▶ _REQUIRED ACTION_: A line counts if it contains the word "Editing" at least once. State how many such lines the records contain, giving the number alone.

▶ _RECORDS PROVIDED_:
———

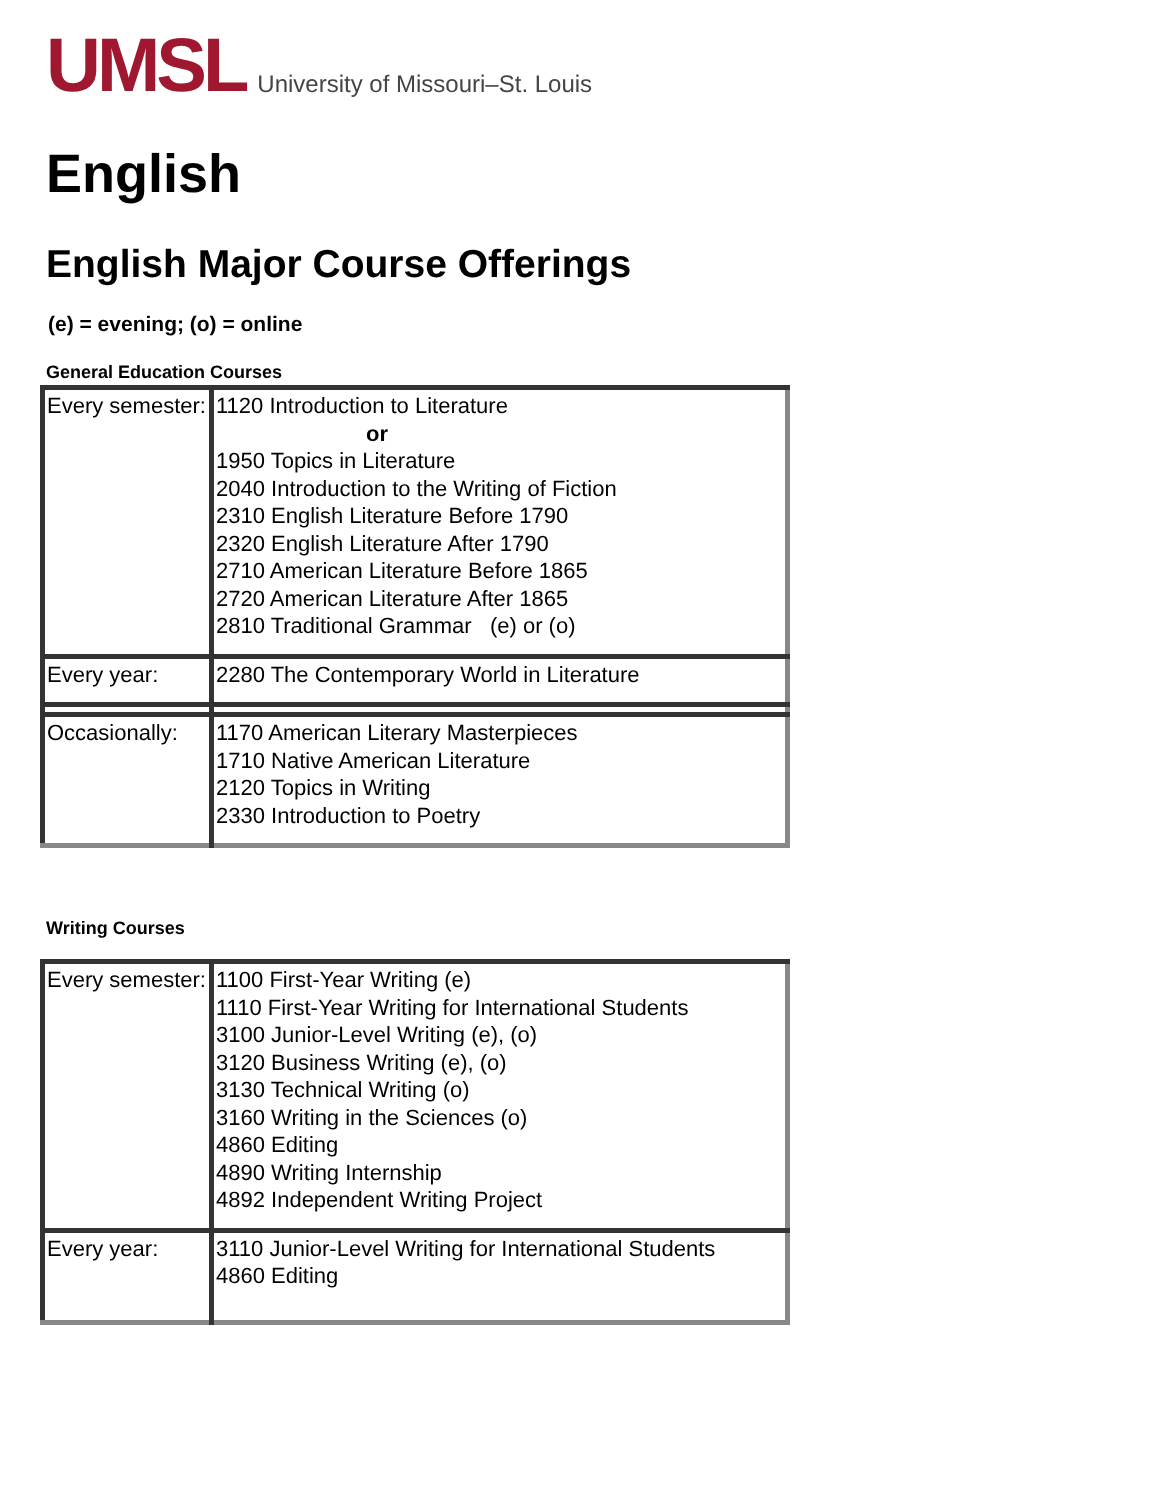UMSL University of Missouri–St. Louis
English
English Major Course Offerings
(e) = evening; (o) = online
General Education Courses
| Every semester: | 1120 Introduction to Literature or 1950 Topics in Literature 2040 Introduction to the Writing of Fiction 2310 English Literature Before 1790 2320 English Literature After 1790 2710 American Literature Before 1865 2720 American Literature After 1865 2810 Traditional Grammar (e) or (o) |
| Every year: | 2280 The Contemporary World in Literature |
| Occasionally: | 1170 American Literary Masterpieces 1710 Native American Literature 2120 Topics in Writing 2330 Introduction to Poetry |
Writing Courses
| Every semester: | 1100 First-Year Writing (e) 1110 First-Year Writing for International Students 3100 Junior-Level Writing (e), (o) 3120 Business Writing (e), (o) 3130 Technical Writing (o) 3160 Writing in the Sciences (o) 4860 Editing 4890 Writing Internship 4892 Independent Writing Project |
| Every year: | 3110 Junior-Level Writing for International Students 4860 Editing |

———

▶ _OUTPUT OF THE EXERCISE_: 2